> [EXERCISE AIM]:
Format every line of the chart analysis data below as a JSON list of strings, with one string per line and blank lines omitted.

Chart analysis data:
------------------------------------
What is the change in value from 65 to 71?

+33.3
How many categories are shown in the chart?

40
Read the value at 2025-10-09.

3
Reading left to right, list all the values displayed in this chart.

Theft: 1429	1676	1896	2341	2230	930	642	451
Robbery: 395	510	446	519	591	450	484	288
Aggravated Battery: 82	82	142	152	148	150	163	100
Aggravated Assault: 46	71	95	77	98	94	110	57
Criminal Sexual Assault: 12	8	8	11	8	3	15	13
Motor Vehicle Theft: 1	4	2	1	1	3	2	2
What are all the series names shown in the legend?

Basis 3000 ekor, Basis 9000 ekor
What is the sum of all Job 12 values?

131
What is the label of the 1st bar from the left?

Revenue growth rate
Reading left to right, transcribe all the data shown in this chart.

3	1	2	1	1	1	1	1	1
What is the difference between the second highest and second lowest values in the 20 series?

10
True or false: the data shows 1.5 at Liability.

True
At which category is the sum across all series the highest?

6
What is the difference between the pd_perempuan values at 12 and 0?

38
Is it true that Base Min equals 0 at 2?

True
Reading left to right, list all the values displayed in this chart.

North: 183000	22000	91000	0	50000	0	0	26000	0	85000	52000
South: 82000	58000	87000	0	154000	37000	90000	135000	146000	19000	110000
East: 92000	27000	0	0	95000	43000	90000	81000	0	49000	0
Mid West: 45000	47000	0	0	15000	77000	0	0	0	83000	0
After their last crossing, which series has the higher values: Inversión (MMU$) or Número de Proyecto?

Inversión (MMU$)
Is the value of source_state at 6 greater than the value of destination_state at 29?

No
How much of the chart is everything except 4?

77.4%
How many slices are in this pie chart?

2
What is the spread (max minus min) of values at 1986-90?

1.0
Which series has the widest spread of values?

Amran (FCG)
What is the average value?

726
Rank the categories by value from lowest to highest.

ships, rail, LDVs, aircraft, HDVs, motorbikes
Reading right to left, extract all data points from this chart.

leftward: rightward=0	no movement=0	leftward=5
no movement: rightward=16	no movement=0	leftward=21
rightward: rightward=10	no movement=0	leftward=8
------------------------------------
> [RESPONSE TO THIS EXERCISE]:
[
  "What is the change in value from 65 to 71?",
  "+33.3",
  "How many categories are shown in the chart?",
  "40",
  "Read the value at 2025-10-09.",
  "3",
  "Reading left to right, list all the values displayed in this chart.",
  "Theft: 1429\t1676\t1896\t2341\t2230\t930\t642\t451",
  "Robbery: 395\t510\t446\t519\t591\t450\t484\t288",
  "Aggravated Battery: 82\t82\t142\t152\t148\t150\t163\t100",
  "Aggravated Assault: 46\t71\t95\t77\t98\t94\t110\t57",
  "Criminal Sexual Assault: 12\t8\t8\t11\t8\t3\t15\t13",
  "Motor Vehicle Theft: 1\t4\t2\t1\t1\t3\t2\t2",
  "What are all the series names shown in the legend?",
  "Basis 3000 ekor, Basis 9000 ekor",
  "What is the sum of all Job 12 values?",
  "131",
  "What is the label of the 1st bar from the left?",
  "Revenue growth rate",
  "Reading left to right, transcribe all the data shown in this chart.",
  "3\t1\t2\t1\t1\t1\t1\t1\t1",
  "What is the difference between the second highest and second lowest values in the 20 series?",
  "10",
  "True or false: the data shows 1.5 at Liability.",
  "True",
  "At which category is the sum across all series the highest?",
  "6",
  "What is the difference between the pd_perempuan values at 12 and 0?",
  "38",
  "Is it true that Base Min equals 0 at 2?",
  "True",
  "Reading left to right, list all the values displayed in this chart.",
  "North: 183000\t22000\t91000\t0\t50000\t0\t0\t26000\t0\t85000\t52000",
  "South: 82000\t58000\t87000\t0\t154000\t37000\t90000\t135000\t146000\t19000\t110000",
  "East: 92000\t27000\t0\t0\t95000\t43000\t90000\t81000\t0\t49000\t0",
  "Mid West: 45000\t47000\t0\t0\t15000\t77000\t0\t0\t0\t83000\t0",
  "After their last crossing, which series has the higher values: Inversión (MMU$) or Número de Proyecto?",
  "Inversión (MMU$)",
  "Is the value of source_state at 6 greater than the value of destination_state at 29?",
  "No",
  "How much of the chart is everything except 4?",
  "77.4%",
  "How many slices are in this pie chart?",
  "2",
  "What is the spread (max minus min) of values at 1986-90?",
  "1.0",
  "Which series has the widest spread of values?",
  "Amran (FCG)",
  "What is the average value?",
  "726",
  "Rank the categories by value from lowest to highest.",
  "ships, rail, LDVs, aircraft, HDVs, motorbikes",
  "Reading right to left, extract all data points from this chart.",
  "leftward: rightward=0\tno movement=0\tleftward=5",
  "no movement: rightward=16\tno movement=0\tleftward=21",
  "rightward: rightward=10\tno movement=0\tleftward=8"
]